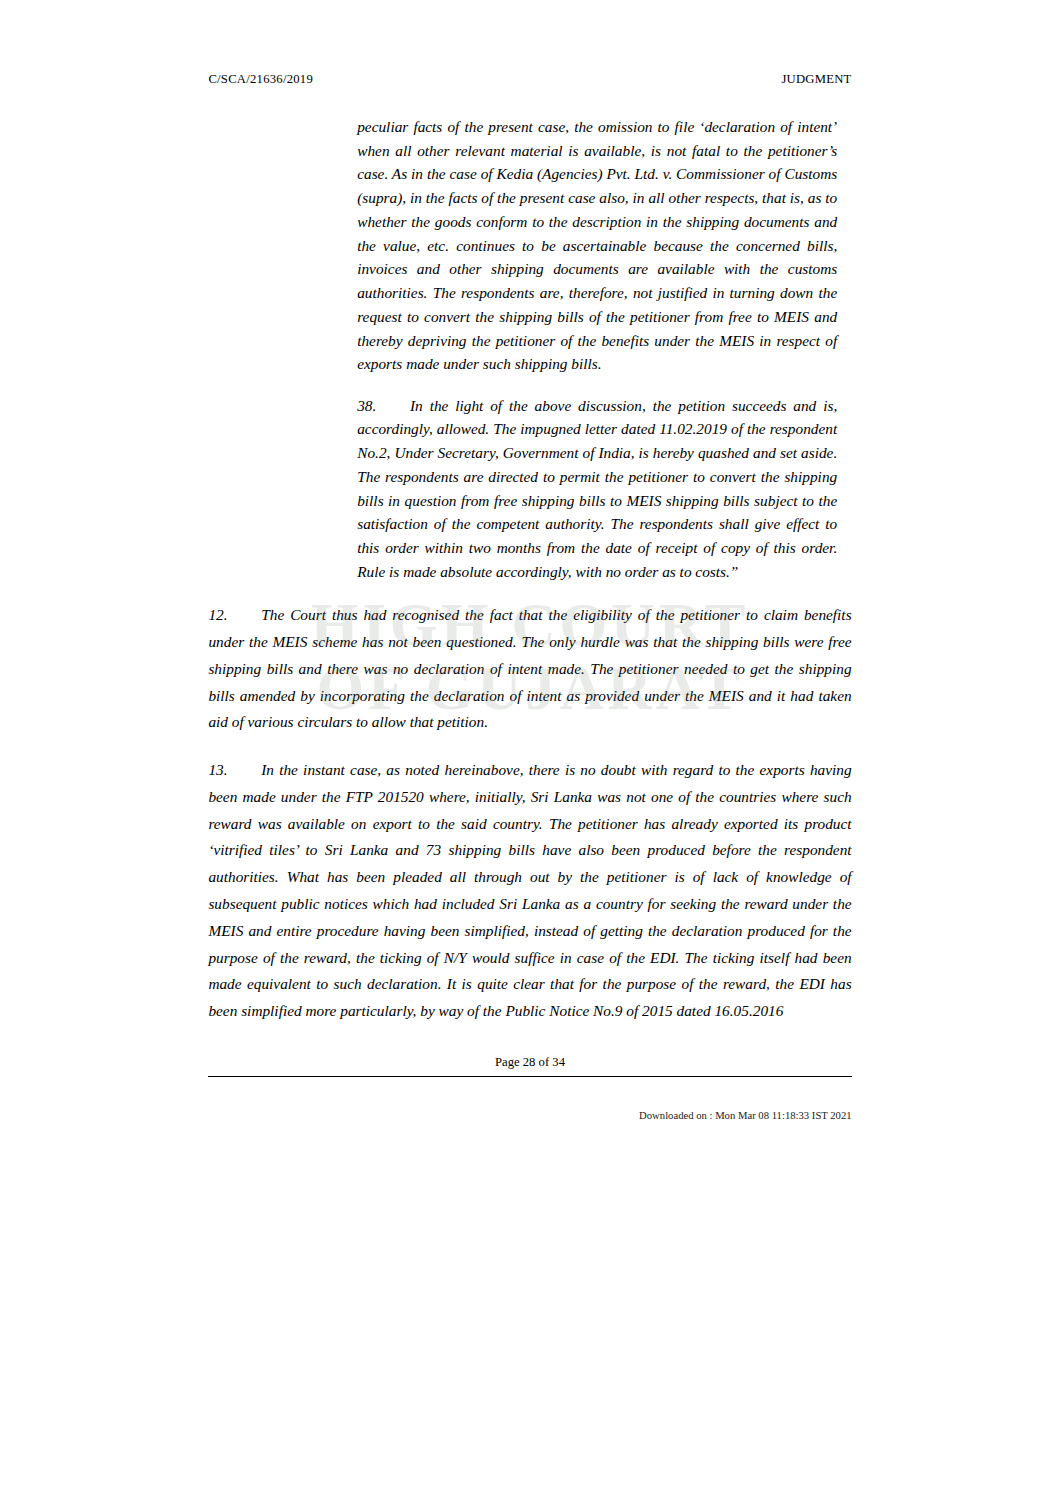C/SCA/21636/2019 JUDGMENT
HIGH COURT
OF GUJARAT
peculiar facts of the present case, the omission to file ‘declaration of intent’ when all other relevant material is available, is not fatal to the petitioner’s case. As in the case of Kedia (Agencies) Pvt. Ltd. v. Commissioner of Customs (supra), in the facts of the present case also, in all other respects, that is, as to whether the goods conform to the description in the shipping documents and the value, etc. continues to be ascertainable because the concerned bills, invoices and other shipping documents are available with the customs authorities. The respondents are, therefore, not justified in turning down the request to convert the shipping bills of the petitioner from free to MEIS and thereby depriving the petitioner of the benefits under the MEIS in respect of exports made under such shipping bills.
38. In the light of the above discussion, the petition succeeds and is, accordingly, allowed. The impugned letter dated 11.02.2019 of the respondent No.2, Under Secretary, Government of India, is hereby quashed and set aside. The respondents are directed to permit the petitioner to convert the shipping bills in question from free shipping bills to MEIS shipping bills subject to the satisfaction of the competent authority. The respondents shall give effect to this order within two months from the date of receipt of copy of this order. Rule is made absolute accordingly, with no order as to costs.”
12. The Court thus had recognised the fact that the eligibility of the petitioner to claim benefits under the MEIS scheme has not been questioned. The only hurdle was that the shipping bills were free shipping bills and there was no declaration of intent made. The petitioner needed to get the shipping bills amended by incorporating the declaration of intent as provided under the MEIS and it had taken aid of various circulars to allow that petition.
13. In the instant case, as noted hereinabove, there is no doubt with regard to the exports having been made under the FTP 2015­20 where, initially, Sri Lanka was not one of the countries where such reward was available on export to the said country. The petitioner has already exported its product ‘vitrified tiles’ to Sri Lanka and 73 shipping bills have also been produced before the respondent authorities. What has been pleaded all through out by the petitioner is of lack of knowledge of subsequent public notices which had included Sri Lanka as a country for seeking the reward under the MEIS and entire procedure having been simplified, instead of getting the declaration produced for the purpose of the reward, the ticking of N/Y would suffice in case of the EDI. The ticking itself had been made equivalent to such declaration. It is quite clear that for the purpose of the reward, the EDI has been simplified more particularly, by way of the Public Notice No.9 of 2015 dated 16.05.2016
Page 28 of 34
Downloaded on : Mon Mar 08 11:18:33 IST 2021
* * * * *
→ What is needed:
Leave out the pictures and repeat exactly the lines from the first line of the data through the line containing "38. In the light". Add nothing else.

→ Answer section:
C/SCA/21636/2019 JUDGMENT
HIGH COURT
OF GUJARAT
peculiar facts of the present case, the omission to file ‘declaration of intent’ when all other relevant material is available, is not fatal to the petitioner’s case. As in the case of Kedia (Agencies) Pvt. Ltd. v. Commissioner of Customs (supra), in the facts of the present case also, in all other respects, that is, as to whether the goods conform to the description in the shipping documents and the value, etc. continues to be ascertainable because the concerned bills, invoices and other shipping documents are available with the customs authorities. The respondents are, therefore, not justified in turning down the request to convert the shipping bills of the petitioner from free to MEIS and thereby depriving the petitioner of the benefits under the MEIS in respect of exports made under such shipping bills.
38. In the light of the above discussion, the petition succeeds and is, accordingly, allowed. The impugned letter dated 11.02.2019 of the respondent No.2, Under Secretary, Government of India, is hereby quashed and set aside. The respondents are directed to permit the petitioner to convert the shipping bills in question from free shipping bills to MEIS shipping bills subject to the satisfaction of the competent authority. The respondents shall give effect to this order within two months from the date of receipt of copy of this order. Rule is made absolute accordingly, with no order as to costs.”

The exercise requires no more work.